The EditorConfig .NET core provides the same functionality as the EditorConfig C Core and EditorConfig Python Core.
The library exists on nuget as:
nuget install editorconfig
The .NET core tool exists under:
dotnet tool install editorconfig-tool
Usage as a library:
var parser = new EditorConfigParser();
var configuration = parser.Parse(fileName);
foreach (var kv in configuration.Properties)
{
Console.WriteLine("{0}={1}", kv.Key, kv.Value);
}
Usage as a command line tool:
You can omit dotnet
if you install this as a global tool
> dotnet editorconfig
Usage: editorconfig [OPTIONS] FILEPATH1 [FILEPATH2 FILEPATH3 ...]
EditorConfig .NET Core Version 0.12
FILEPATH can be a hyphen (-) if you want path(s) to be read from stdin.
Options:
-h, --help output usage information
-V, --version output the version number
-f <path> Specify conf filename other than ".editorconfig"
-b <version> Specify version (used by devs to test compatibility)
Example:
> dotnet editorconfig C:\Users\zoidberg\Documents\anatomy.md
charset=utf-8
insert_final_newline=true
end_of_line=lf
tab_width=8
trim_trailing_whitespace=sometimes
Clone this repos and init the test submodule
git clone [email protected]:editorconfig/editorconfig-core-net.git
git submodule init
git submodule update
building in visual studio should just work (tm)

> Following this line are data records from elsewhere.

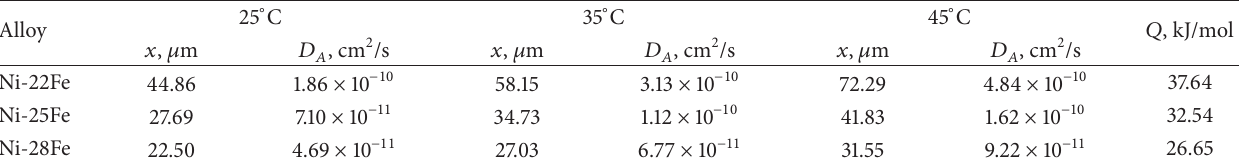
Fe alloy with different stoichiometry precharged hydrogen at various conditions. 3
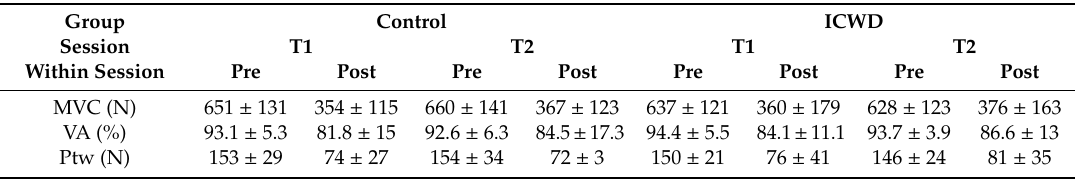
Table 2. Neuromuscular results. Mean ± SD of maximal voluntary contraction (MVC) in N), voluntary activation (VA in %) and potentiated twitch at rest (Ptw in N) of both groups (Control vs. ICWD) at T1 and T2 sessions and pre- and post-knee extension task.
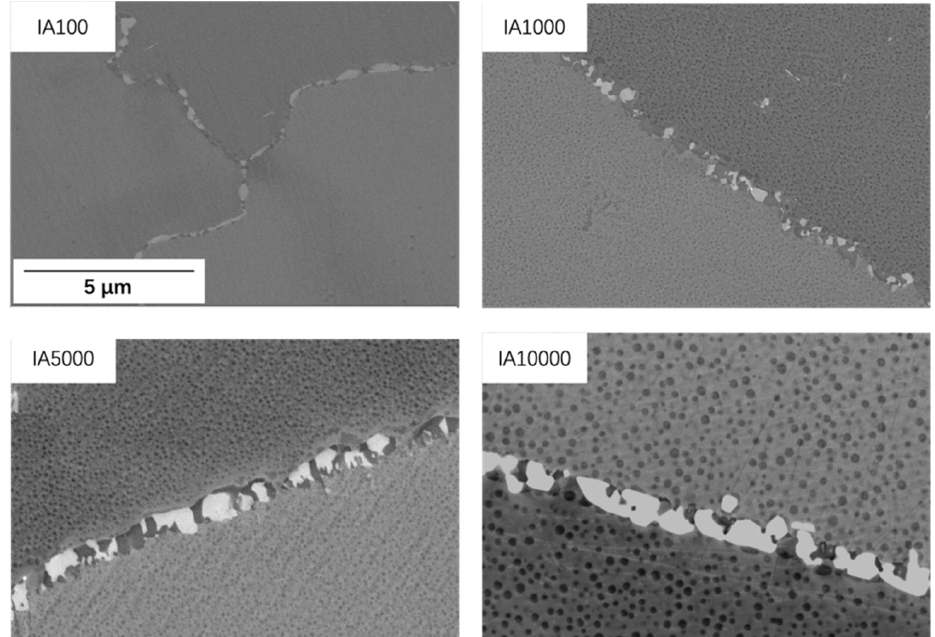
Figure 10. Micrographs of grain boundary precipitates in different isothermal aged samples. Table 3. Quantified size of M 23 C 6 in H282 after aging at 788 ◦ C. Aging Time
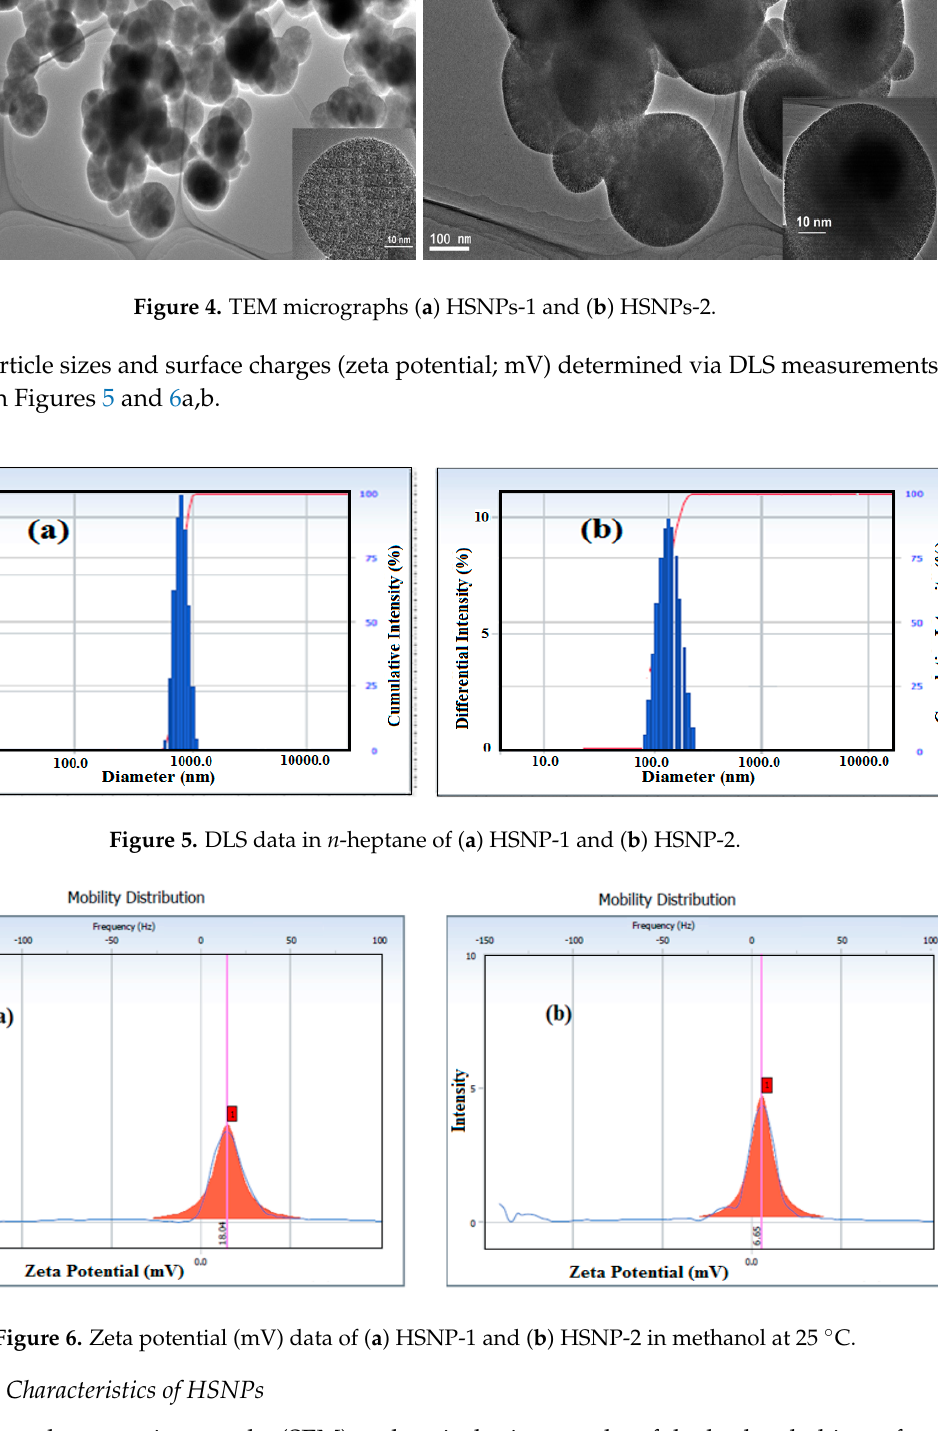
Figure 6. Zeta potential (mV) data of a ) HSNP-1 and b ) HSNP-2 in methanol at 25 °C.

Building on the command line (will run all the unit tests too)
build
Release builds can be made using
build release X.X.X
We have several NUnit tests that you can run from visual studio or the build scripts.
If you want to run the official editorconfig tests you'll need to install CMAKE and call
cmake .
in the root of this repository once.
After which you can simply call
ctest .
To run the official editorconfig tests located in /tests
right now we pass all but one related to utf-8 which fails
when run from ctest .
but when I run it directly from the commandline it succeeds.